Tasks to complete =>
(A) List every common example of an irrational number that the section on rational numbers names.
(B) Retype the section on rational numbers from "Yes: is already" to "Show \(0.2345\) is a rational number.".

Document segment =>
### Definition 4.2.1.

A real number, \(r\text{,}\) is rational if there exist \(a, b\in \mathbb{Z}\) such that \(r=\frac{a}{b}\) and \(b\neq 0\text{.}\) Notation: \(\mathbb{Q}\) is the set of rational numbers.

In this section we introduce the formal definition of a rational number and use it practice with the technique of direct proof.

A real number, \(r\text{,}\) is rational if there exist \(a, b\in \mathbb{Z}\) such that \(r=\frac{a}{b}\) and \(b\neq 0\text{.}\) Notation: \(\mathbb{Q}\) is the set of rational numbers.

A real number, \(r\text{,}\) that is not rational is irrational. There is not a nice notation for the irrational numbers. We will use \(\mathbb{R}\setminus\mathbb{Q}\), which is the set of real numbers “minus” the set of rationals.

To determine if a given number is rational, we need to be able to find a way to write it as a fraction of integers. To prove a number is rational is really a type of existence proof--we need to show \(a, b\in \mathbb{Z}\) exist. To prove a number is not rational, we need to show there is no possible way to write it as a fraction of integers. Also, keep in mind that rational and irrational numbers first need to be real numbers. It is possible that a number that is not rational is not a real number, and thus, not irrational either.

Is O is rational?

Yes: \(0=0/1\text{.}\)

Is 2 rational?

Yes: \(2=2/1\text{.}\)

Is \(9/5\) rational?

Yes: is already has the form of an integer over an integer.

Is \(2/0\) rational?

No: the denominator cannot be 0. In fact, \(2/0\) is not a number.

You have seen some common examples of irrational numbers in previous courses: \(\sqrt{2}, \pi, e\text{.}\) It is, in fact, challenging to prove these are irrational. We will see the proof that \(\sqrt{2}\) is irrational later in this course.

In your previous experience with rational and irrational numbers, you may have seen the property that rational numbers are ones with terminating or repeating decimal expansions, while irrational numbers have non-terminating and non-repeating decimal expansions. The next couple of examples explore this property.

Show \(0.2345\) is a rational number.

We need to find \(a, b\in \mathbb{Z}\) such that \(0.2345=\frac{a}{b}\) and \(b\neq 0\text{.}\) We can use what we know about decimals: for example, \(0.1=1/10; 0.01=1/100;\) etc. Thus, \(0.2345=2345/10000\text{.}\) Letting \(a=2345, b=10000\text{,}\) we can see that \(a, b\in \mathbb{Z}, b\neq 0\text{.}\)

Show the repeating decimal \(0.\overline{123}\) is a rational number.

We need to find \(a, b\in \mathbb{Z}\) such that \(0.\overline{123}=\frac{a}{b}\) and \(b\neq 0\text{.}\) This one is trickier than the last example and requires a new technique. First, let \(x=0.\overline{123}=0.123123\ldots\text{.}\) Then multiply both sides of \(x=0.123123\ldots\) by 1000, so that \(1000x=123.123123\ldots\text{.}\) We chose 1000 in order to get one set of the repeated digits in front of the decimal point. Now we subtract the two equations from each other:

\begin{align*}
123.123123\ldots&=1000x\\
-(0.123123\ldots&=x)

Material shown =>

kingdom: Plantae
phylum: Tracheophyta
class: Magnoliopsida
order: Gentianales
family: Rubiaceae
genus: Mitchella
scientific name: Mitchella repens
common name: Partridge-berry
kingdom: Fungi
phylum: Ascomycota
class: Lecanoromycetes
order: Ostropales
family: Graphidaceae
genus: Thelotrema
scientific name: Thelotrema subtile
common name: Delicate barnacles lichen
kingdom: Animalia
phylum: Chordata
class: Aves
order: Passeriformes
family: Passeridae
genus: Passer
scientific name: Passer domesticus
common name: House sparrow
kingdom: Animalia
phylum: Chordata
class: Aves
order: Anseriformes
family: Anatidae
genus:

Full answers =>
(A) √2, π, e

(B)
Yes: is already has the form of an integer over an integer.

Is \(2/0\) rational?

No: the denominator cannot be 0. In fact, \(2/0\) is not a number.

You have seen some common examples of irrational numbers in previous courses: \(\sqrt{2}, \pi, e\text{.}\) It is, in fact, challenging to prove these are irrational. We will see the proof that \(\sqrt{2}\) is irrational later in this course.

In your previous experience with rational and irrational numbers, you may have seen the property that rational numbers are ones with terminating or repeating decimal expansions, while irrational numbers have non-terminating and non-repeating decimal expansions. The next couple of examples explore this property.

Show \(0.2345\) is a rational number.